**PROBLEM TO SOLVE:**
Answer these questions from the micro-LED abstract below, one answer per line.
(a) How many Scopus citations does the page list?
(b) Into which spectra do the nanophosphors re-emit the absorbed blue output?
(c) How does the cross-talk of down-conversion light between adjacent pixels compare with the excitation light cross-talk?

[[ EXERCISE TEXT, beginning ]]

Modeling of Nanophosphor-Coupled Porous Layers for Color Conversion in III-Nitride Micro-LED Arrays

Asim M. Noor Elahi, Jian Xu

Research output: Contribution to journalArticlepeer-review

4 Scopus citations


The absorption and color conversion characteristics of nanophosphor-coupled nanoporous layers in III-nitride micro-light emitting diodes (micro-LED) arrays have been numerically analyzed along with their impacts on the application of micro-LED matrices in colorful display panels. Nanoporous gallium nitride (GaN) layers in the micro-LED pixels have been reported to function as the color-converting element by incorporating quantum dot-based nanophosphors inside the porous cavity, which absorbs the blue output from the underlying emissive quantum wells and then re-emits in red and green spectra. While this color conversion scheme was proposed as a promising venue of implementing full-color micro-LED displays, our computational study reveals that there remain some key challenges to be addressed down the road: the extraction efficiencies of both excitation (blue) and down-conversion (red) light from the nanophosphor-coupled LED structure have been shown to decrease dramatically with increasing porosity and thickness of the porous down-conversion layer beyond certain thresholds. Additionally, it is found from the simulation that the cross-talk of down-conversion light between adjacent micro-LED pixels is substantially higher compared to the excitation light cross-talk due to the location of the phosphors in the pore cavities and the resultant strong scattering by the surrounding nanopores. Studying and attempting to overcome those color-conversion challenges of the nanoporous GaN-based micro-LEDs could pave the way for developing full-color micro-LED display panels that simultaneously preserve the high-resolution and efficiency performances of micro-LED display devices.

[[ EXERCISE TEXT, end ]]
[[ RECORDED INFORMATION, beginning ]]

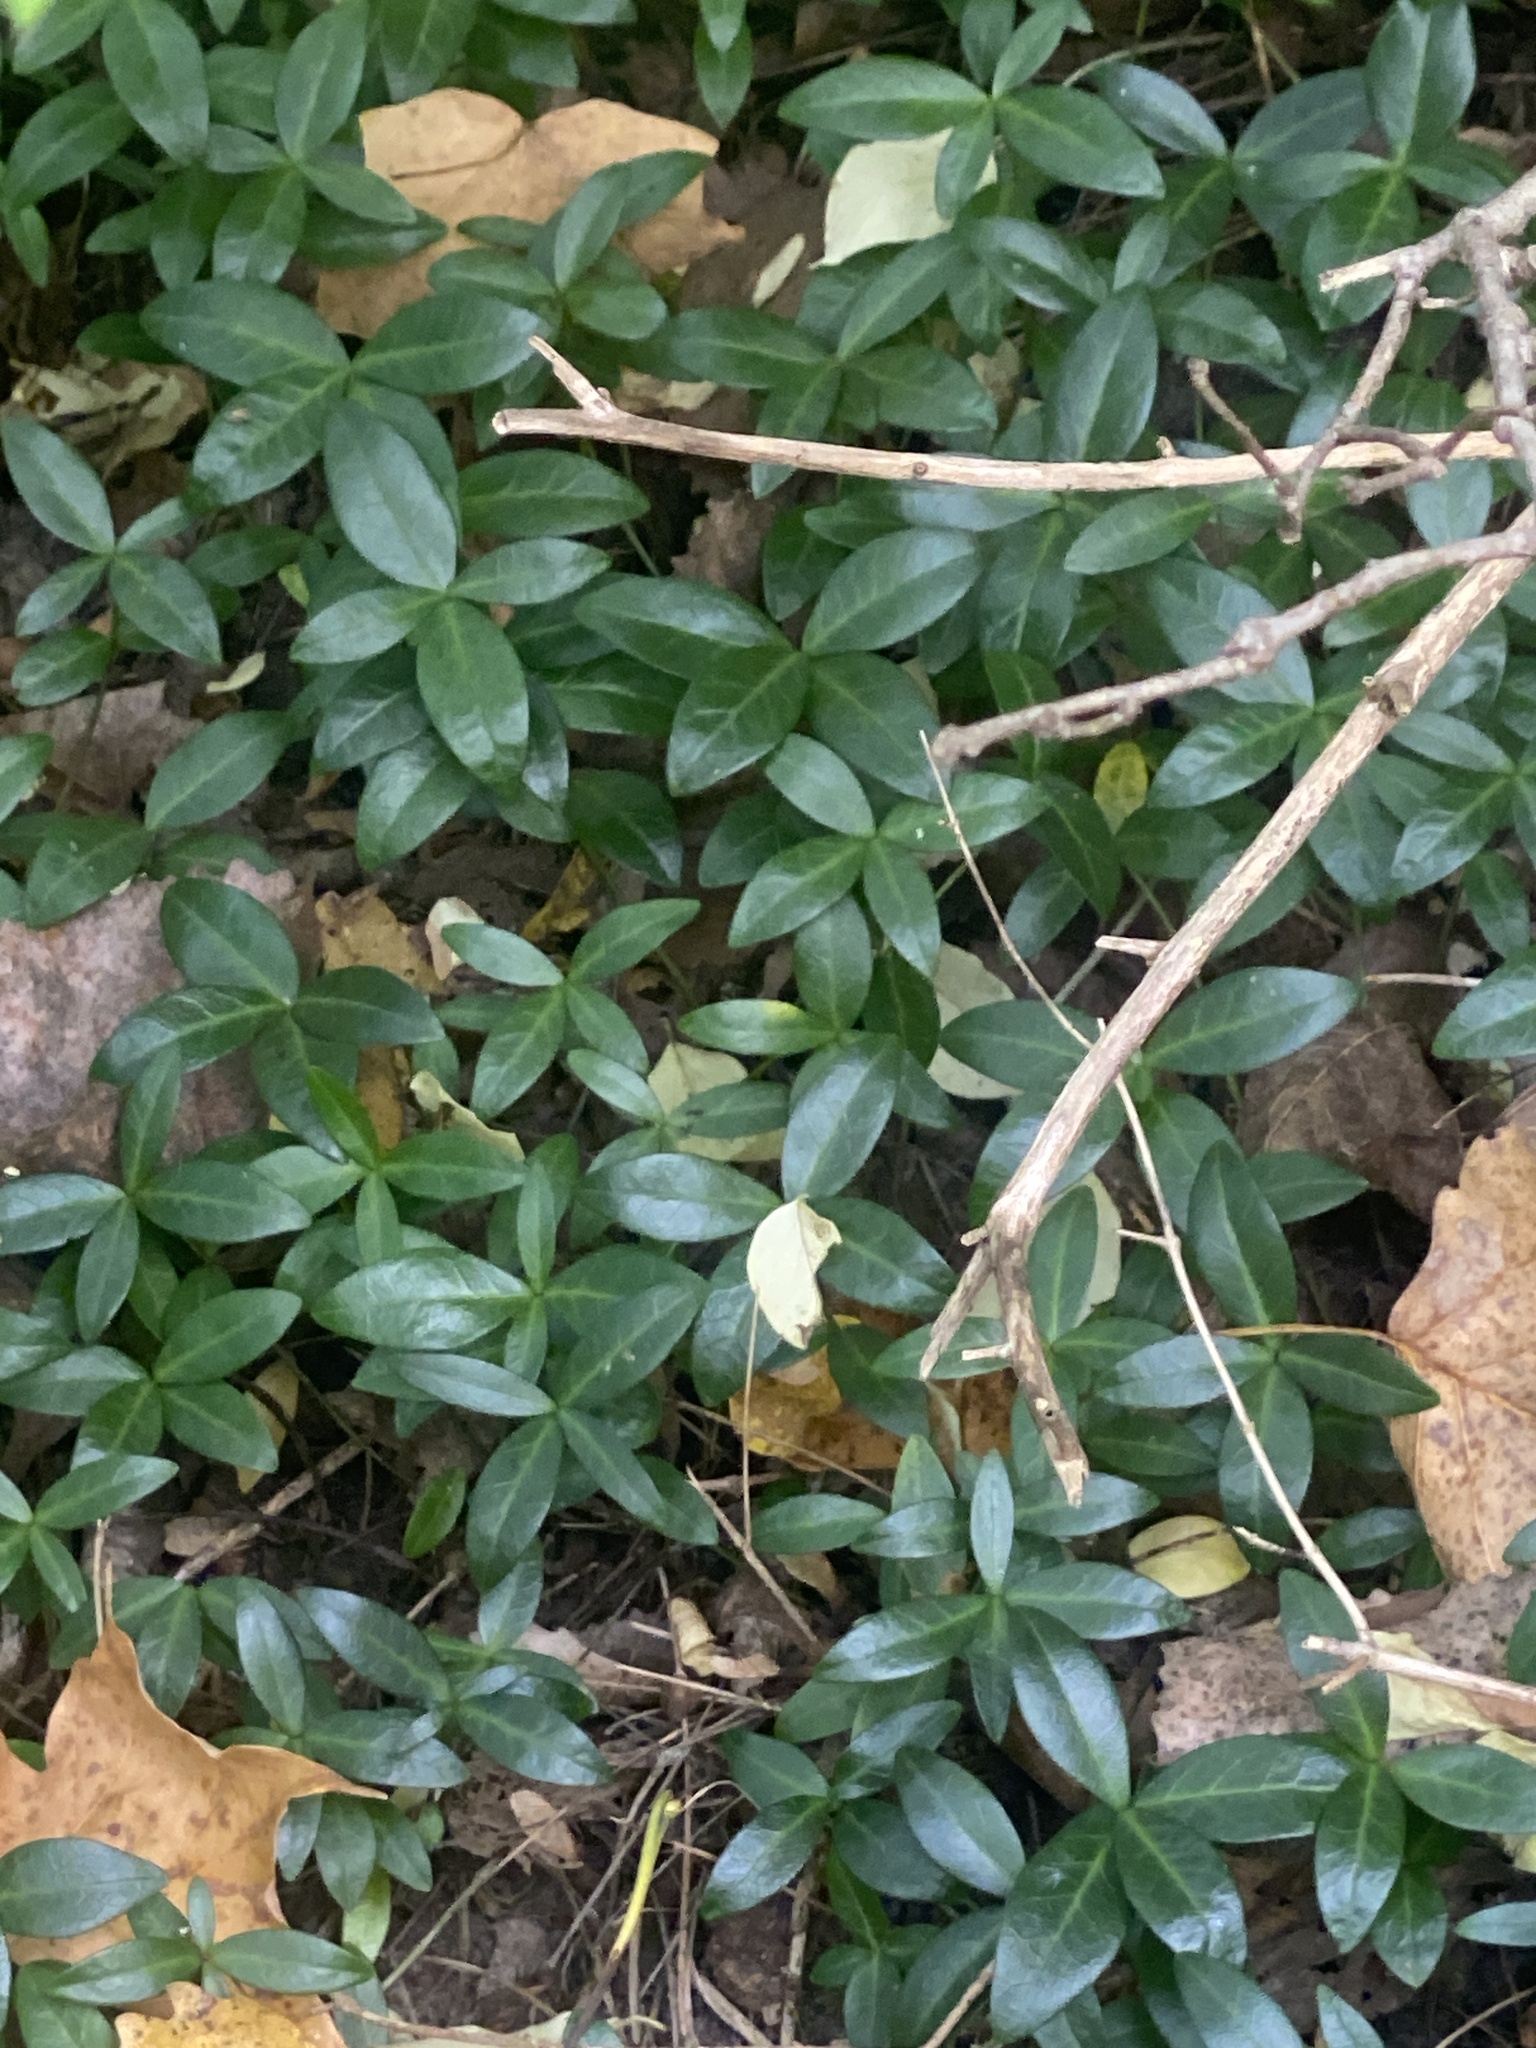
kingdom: Plantae
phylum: Tracheophyta
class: Magnoliopsida
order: Gentianales
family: Apocynaceae
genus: Vinca
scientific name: Vinca minor
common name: Lesser periwinkle
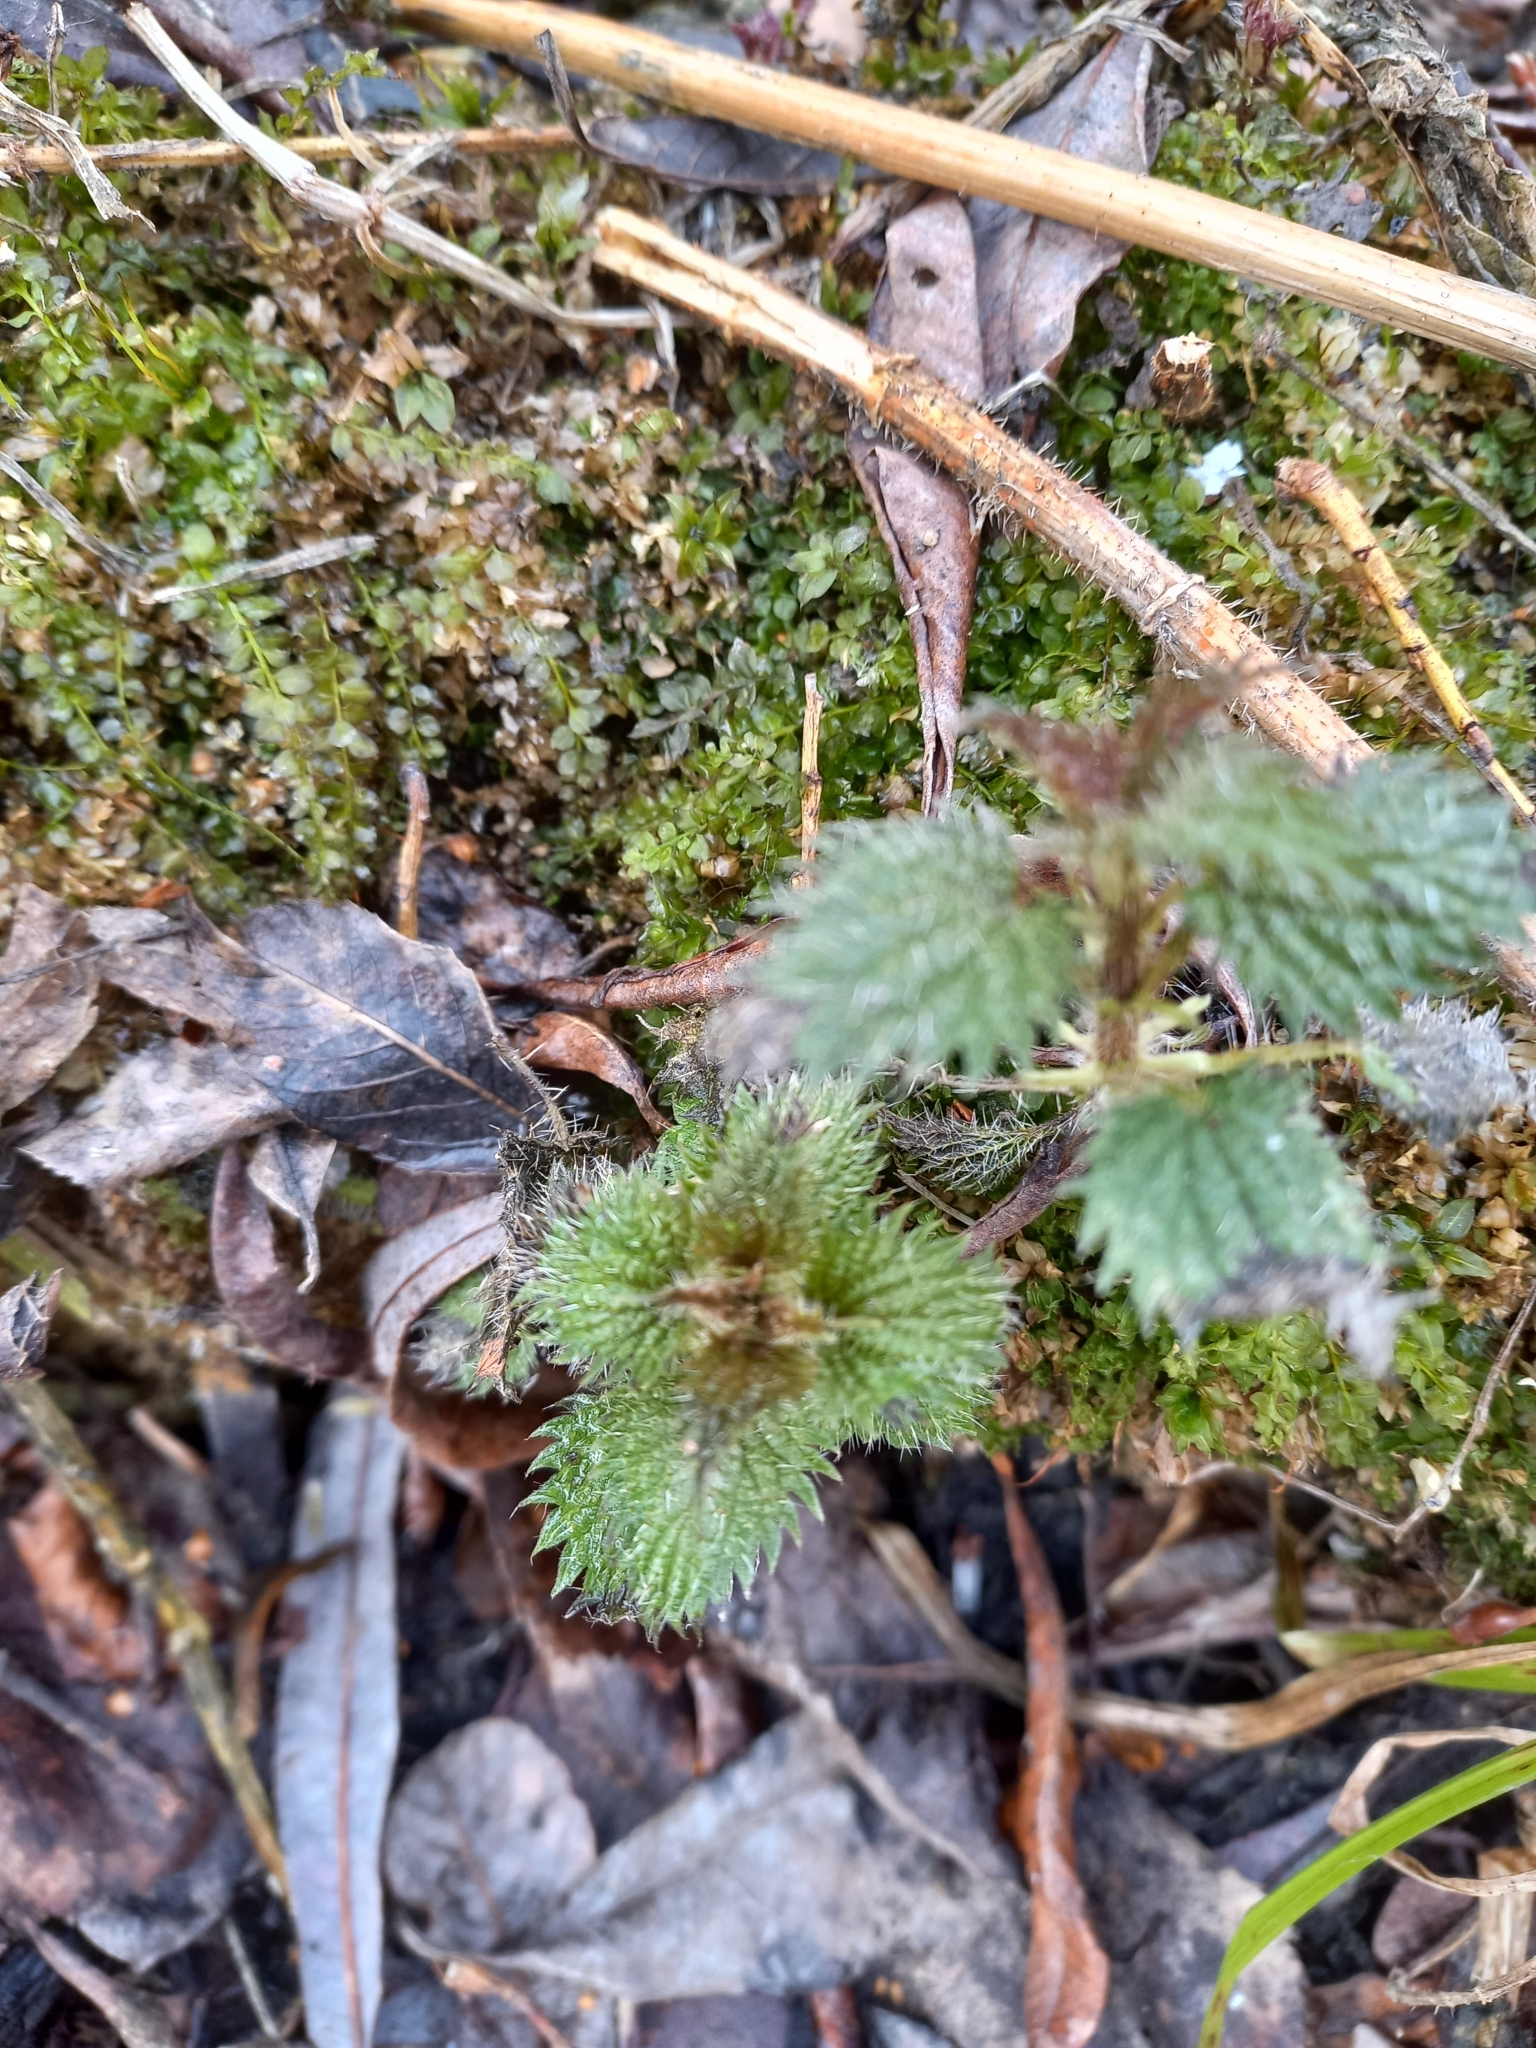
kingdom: Plantae
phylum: Tracheophyta
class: Magnoliopsida
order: Rosales
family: Urticaceae
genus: Urtica
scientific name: Urtica dioica
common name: Common nettle
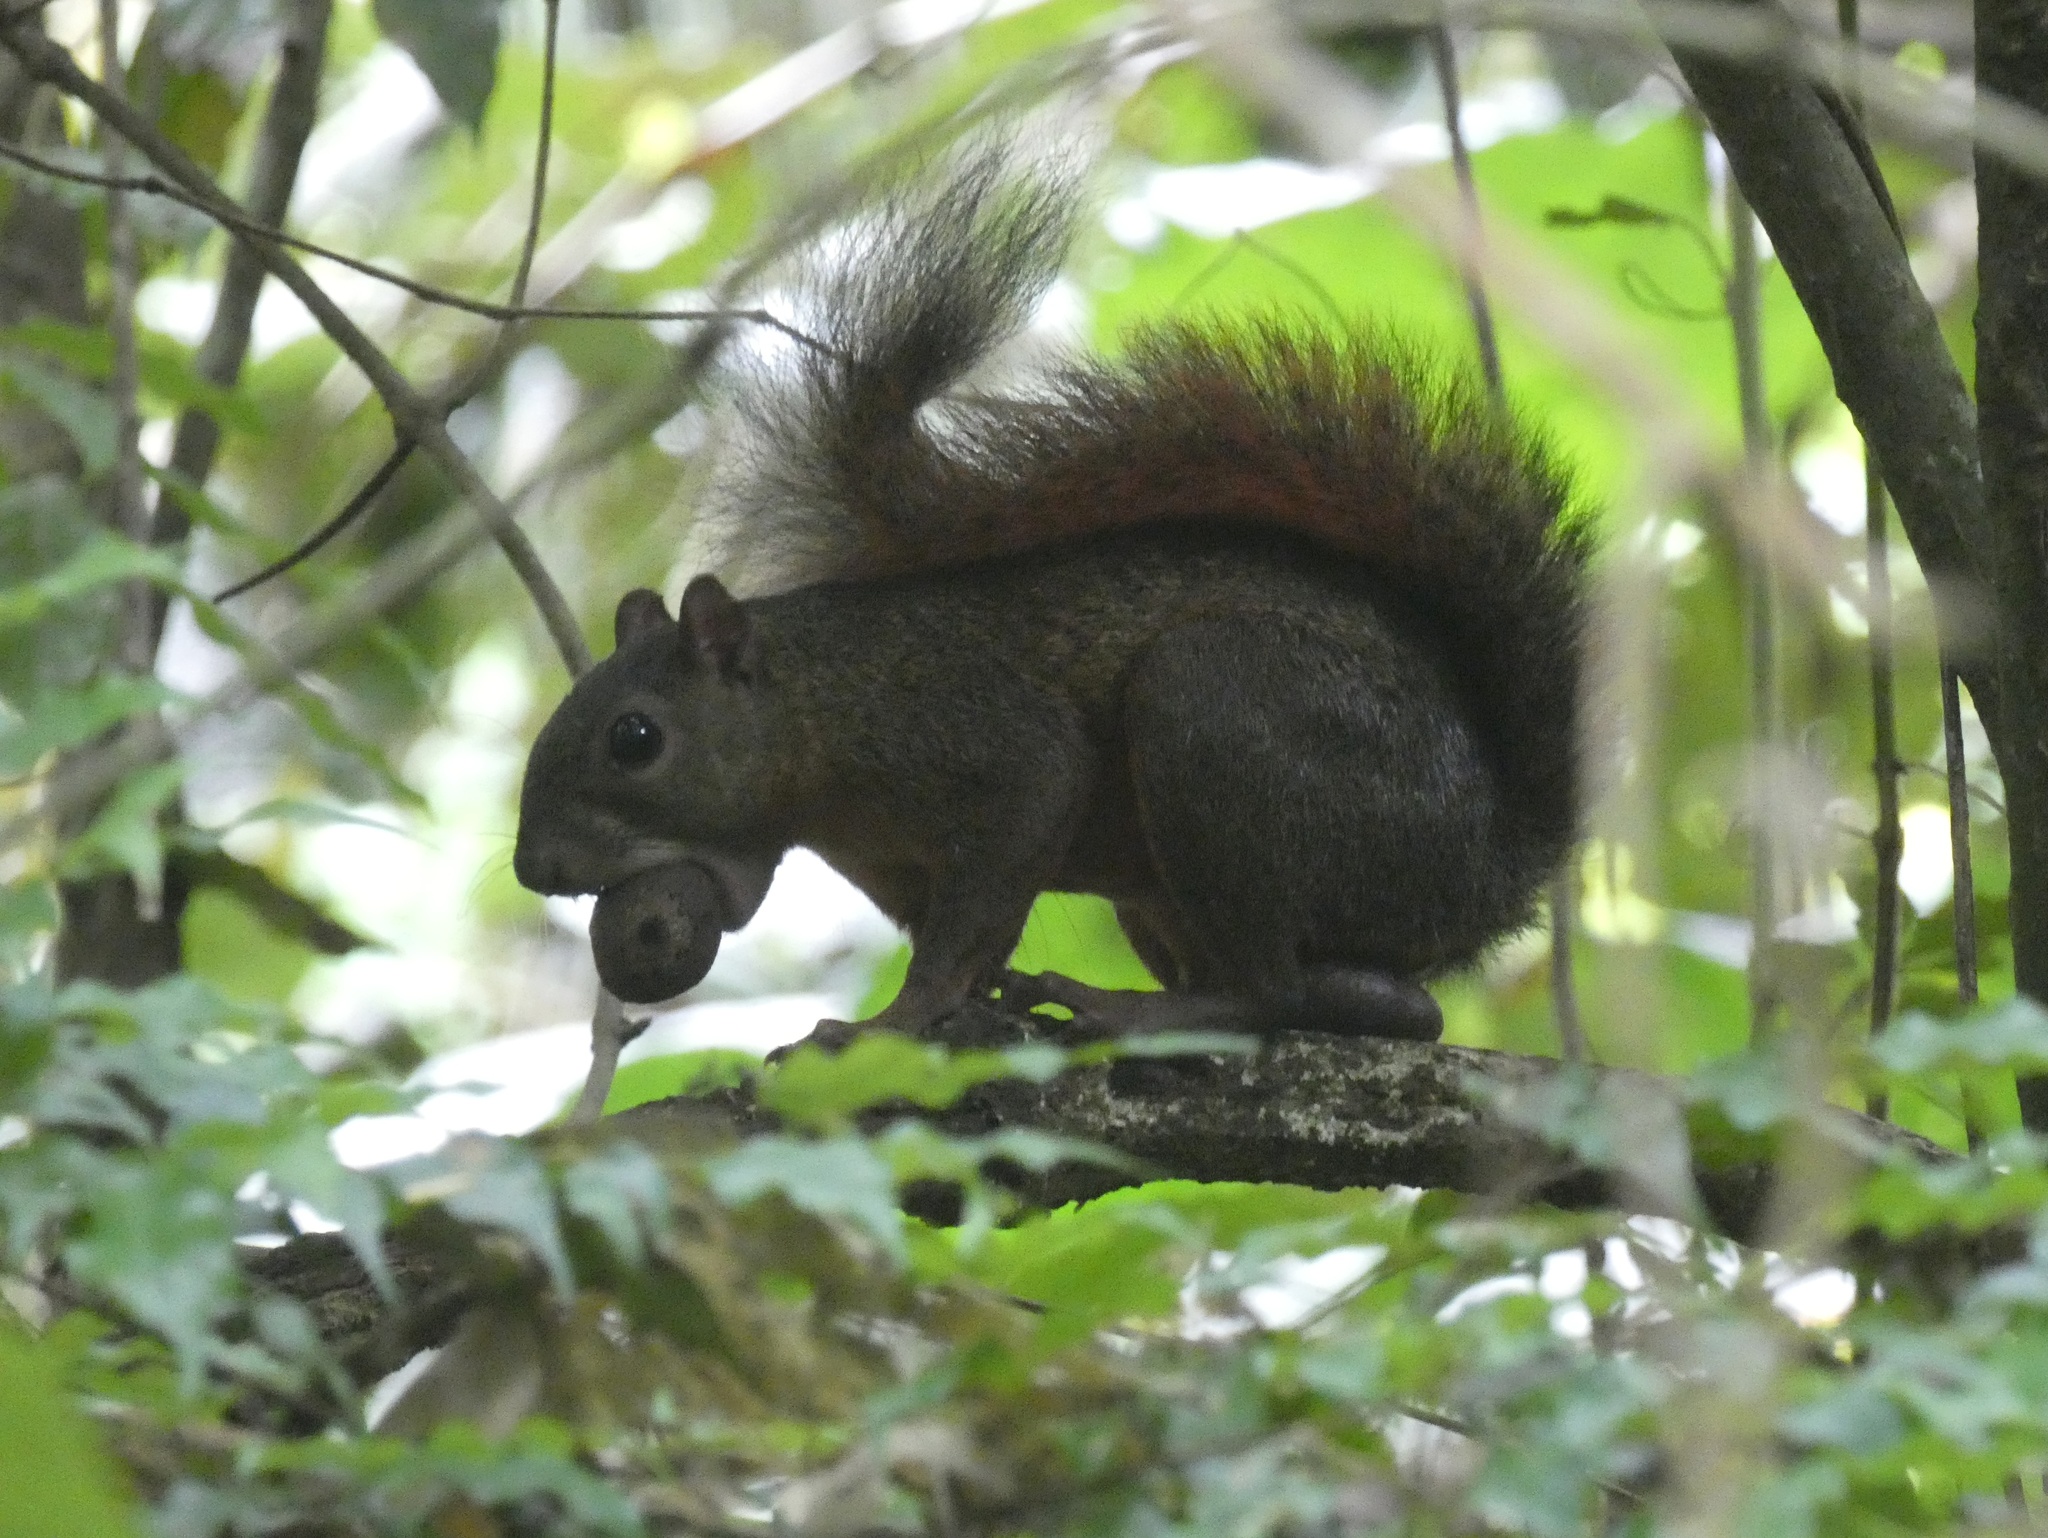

[[ RECORDED INFORMATION, end ]]

**RESULT BELOW:**
(a) 4
(b) Red and green
(c) It is substantially higher.